O’Keefe scoprì poi che l’ippocampo mantiene la sua peculiare funzione anche in questo particolare contesto di azione. L’attività dell’ippocampo è associata infatti alla memoria episodica, legata a un contesto, e tale funzione viene esplicata anche nel contesto spaziale. Infatti nel cervello si riaccende un percorso già rappresentato quando il ratto viene messo nuovamente in un ambiente che aveva già esplorato in precedenza.

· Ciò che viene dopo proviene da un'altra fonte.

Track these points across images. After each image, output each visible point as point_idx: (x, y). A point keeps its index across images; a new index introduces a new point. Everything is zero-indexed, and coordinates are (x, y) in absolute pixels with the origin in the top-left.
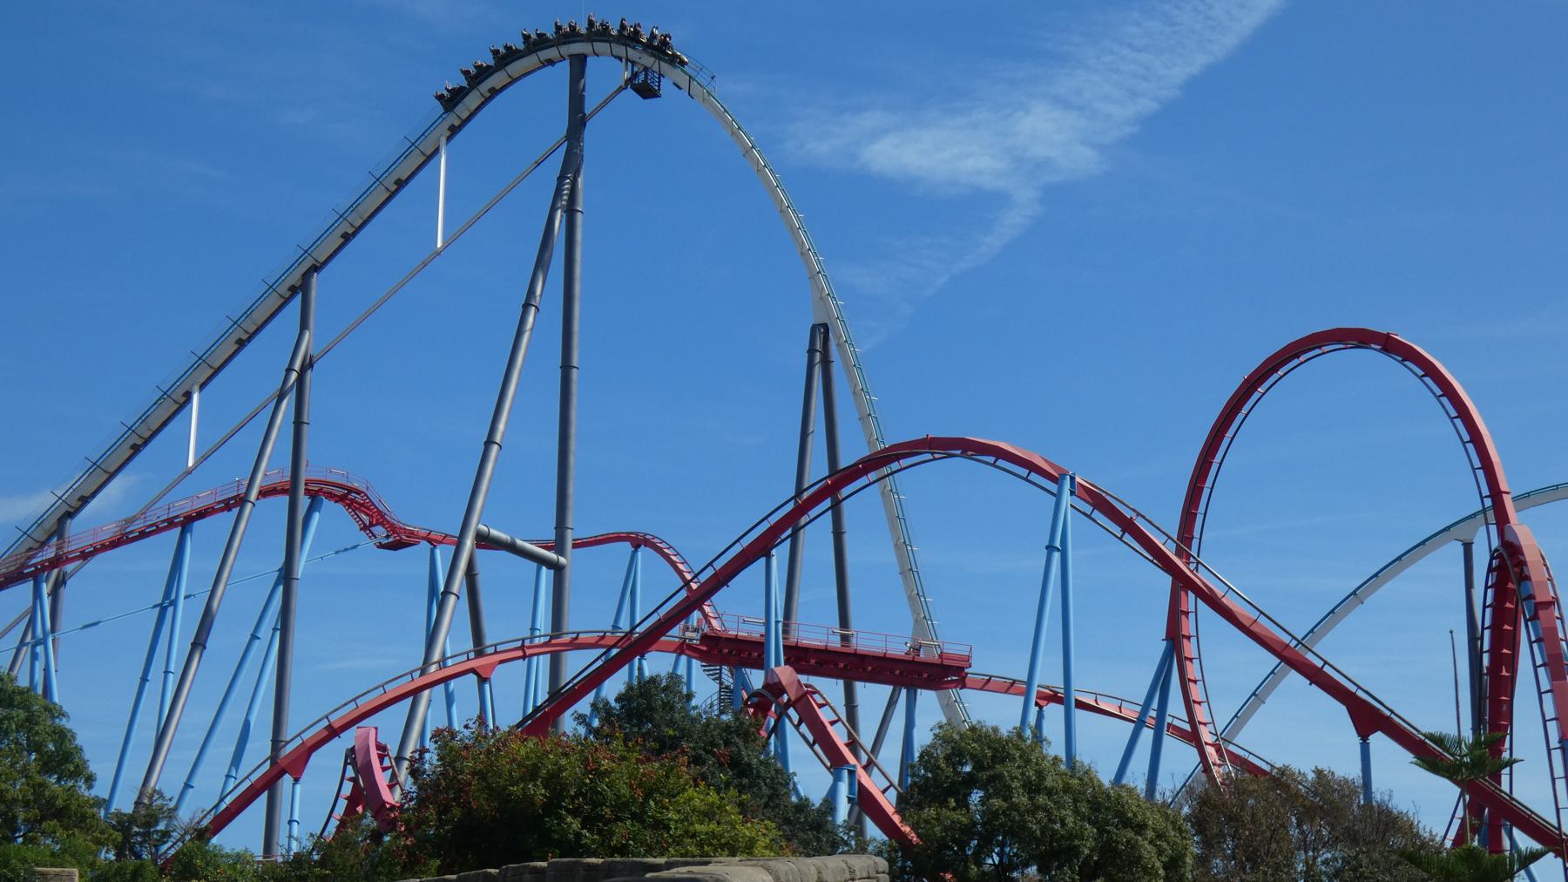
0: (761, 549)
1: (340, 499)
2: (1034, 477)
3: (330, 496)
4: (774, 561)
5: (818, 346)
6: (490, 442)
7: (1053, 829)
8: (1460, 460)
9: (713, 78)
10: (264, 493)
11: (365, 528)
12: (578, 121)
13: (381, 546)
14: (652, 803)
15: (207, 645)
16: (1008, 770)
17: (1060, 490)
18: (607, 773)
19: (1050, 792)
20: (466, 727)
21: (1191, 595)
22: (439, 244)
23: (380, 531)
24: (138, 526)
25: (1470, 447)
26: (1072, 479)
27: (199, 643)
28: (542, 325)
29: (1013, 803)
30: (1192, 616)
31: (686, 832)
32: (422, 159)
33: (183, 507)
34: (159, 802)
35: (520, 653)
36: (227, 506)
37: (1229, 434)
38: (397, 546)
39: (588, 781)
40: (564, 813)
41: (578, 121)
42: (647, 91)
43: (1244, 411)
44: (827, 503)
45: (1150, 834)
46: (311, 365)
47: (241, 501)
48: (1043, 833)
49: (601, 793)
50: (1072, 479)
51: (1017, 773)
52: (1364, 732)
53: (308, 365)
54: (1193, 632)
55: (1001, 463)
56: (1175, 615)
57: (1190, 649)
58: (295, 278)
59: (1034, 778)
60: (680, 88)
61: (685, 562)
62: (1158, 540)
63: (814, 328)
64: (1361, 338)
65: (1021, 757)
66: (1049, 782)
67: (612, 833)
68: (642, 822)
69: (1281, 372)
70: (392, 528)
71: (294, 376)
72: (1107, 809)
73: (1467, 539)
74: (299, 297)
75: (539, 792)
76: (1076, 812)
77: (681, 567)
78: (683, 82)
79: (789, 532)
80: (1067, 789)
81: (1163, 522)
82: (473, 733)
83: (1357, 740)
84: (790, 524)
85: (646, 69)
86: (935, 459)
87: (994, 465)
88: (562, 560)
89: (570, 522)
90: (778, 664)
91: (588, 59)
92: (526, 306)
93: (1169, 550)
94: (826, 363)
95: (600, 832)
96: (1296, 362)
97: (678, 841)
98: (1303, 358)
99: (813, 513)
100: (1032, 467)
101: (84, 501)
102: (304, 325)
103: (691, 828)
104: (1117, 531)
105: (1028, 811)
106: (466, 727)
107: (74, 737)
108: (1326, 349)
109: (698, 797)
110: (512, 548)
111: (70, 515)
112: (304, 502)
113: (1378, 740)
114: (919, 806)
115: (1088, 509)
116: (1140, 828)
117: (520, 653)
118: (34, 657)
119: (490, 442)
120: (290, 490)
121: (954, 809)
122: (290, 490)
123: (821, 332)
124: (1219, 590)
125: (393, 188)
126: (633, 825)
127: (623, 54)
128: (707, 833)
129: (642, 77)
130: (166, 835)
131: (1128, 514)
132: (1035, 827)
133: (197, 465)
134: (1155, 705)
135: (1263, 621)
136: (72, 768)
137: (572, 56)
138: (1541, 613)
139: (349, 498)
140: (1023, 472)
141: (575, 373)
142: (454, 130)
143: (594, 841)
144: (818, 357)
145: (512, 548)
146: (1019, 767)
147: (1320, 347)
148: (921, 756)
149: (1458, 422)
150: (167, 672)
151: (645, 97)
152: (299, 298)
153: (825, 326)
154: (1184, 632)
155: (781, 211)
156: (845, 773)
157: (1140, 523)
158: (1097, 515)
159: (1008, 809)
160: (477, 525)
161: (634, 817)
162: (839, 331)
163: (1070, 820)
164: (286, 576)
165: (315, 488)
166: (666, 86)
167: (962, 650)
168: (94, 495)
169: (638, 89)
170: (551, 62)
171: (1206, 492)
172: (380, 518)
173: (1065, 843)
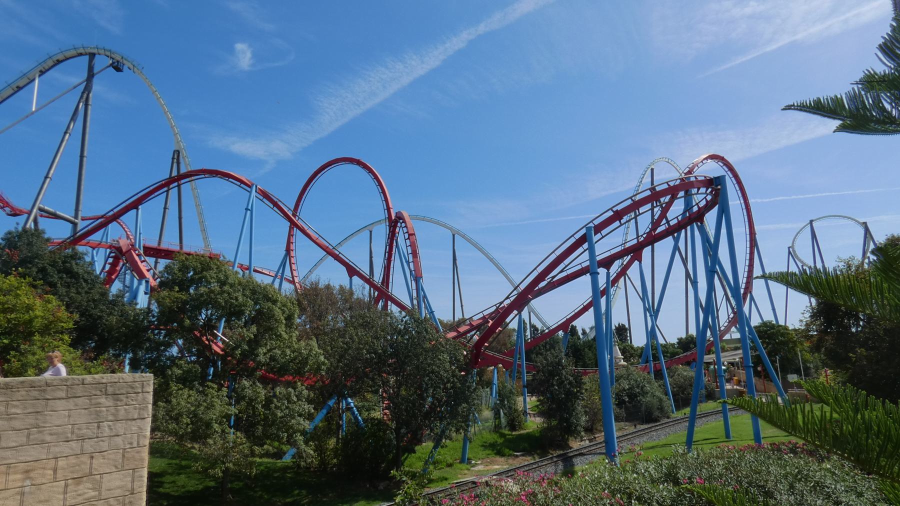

I coniugi Moser hanno completato le osservazioni di O’Keefe trent’anni dopo i suoi primi studi, con la scoperta di una seconda area cerebrale coinvolta nell’orientamento e nel posizionamento spaziale, capace di relazionarsi e interagire con le “mappe” create a livello ippocampale.
La corteccia mediale entorinale è una parte del cervello in grado di costruire una rappresentazione dinamica della propria posizione, è quella che ci dice quanto distanti sono i posti tra loro. In questo comparto del cervello del roditore vengono create un sistema di coordinate, comparabili alla griglia di una mappa che segnala longitudine e latitudine e che permette di calcolare le distanze. Il pattern cerebrale è disegnato in seguito all’attivazione delle cellule griglia, così chiamate proprio perché la loro sollecitazione genera una struttura esagonale e periodica.
“L’eccezionalità della scoperta di questo sistema di posizionamento deriva dal fatto che nel cervello dei roditori si formino strutture sorprendentemente regolari, ordinate dal punto di vista matematico. Il cervello nel contesto spaziale ha appreso e applicato da solo regole geometriche che di solito impariamo a scuola”, ha commentato Alessandro Treves, docente di neuroscienze cognitive presso la SISSA di Trieste.
Il premio Nobel assegnato oggi poi ha anche una valenza che va aldilà della scienza: “con i Moser è stata premiata la small-science” e non un grande progetto deciso e gestito dai policy-maker, ha voluto sottolineare Treves. Il laboratorio di Trondheim non era in un centro universitario famoso, ma i Moser hanno deciso di allestire lì il loro laboratorio. Le difficoltà nella ricerca di fondi e di studenti disposti a lavorare con loro è stata ben ripagata dalle successive scoperte. “I punti di forza di questo centro nato dal nulla sono stati la capacità di attrarre giovani e di richiamare collaboratori da ogni parte del mondo, spesso ospitati nel laboratorio come visitatori esterni”, ha spiegato Treves.
Oggi è riduttivo pensare ai campi di applicazione o alla cura delle patologie legate della scoperta premiata dal Nobel. Il cervello è infatti ancora un terreno inesplorato per tante questioni riguardanti le scienze di base. “La scoperta di questi ricercatori ha una bellezza che trascende le possibili applicazionii future”, ha continuato Treves.
Inoltre le basi gettate dalle ricerche premiate oggi con il Nobel saranno fondamentali per gli sviluppi futuri di diverse discipline: infatti, come scrive O’Keefe a conclusione di uno dei suoi ultimi articoli, “le neuroscienze cognitive dello spazio sono destinate a emergere come un eccezionale campo integrativo, per testare le teorie che legano la codificazione neurale, l’apprendimento, la memoria e la cognizione”.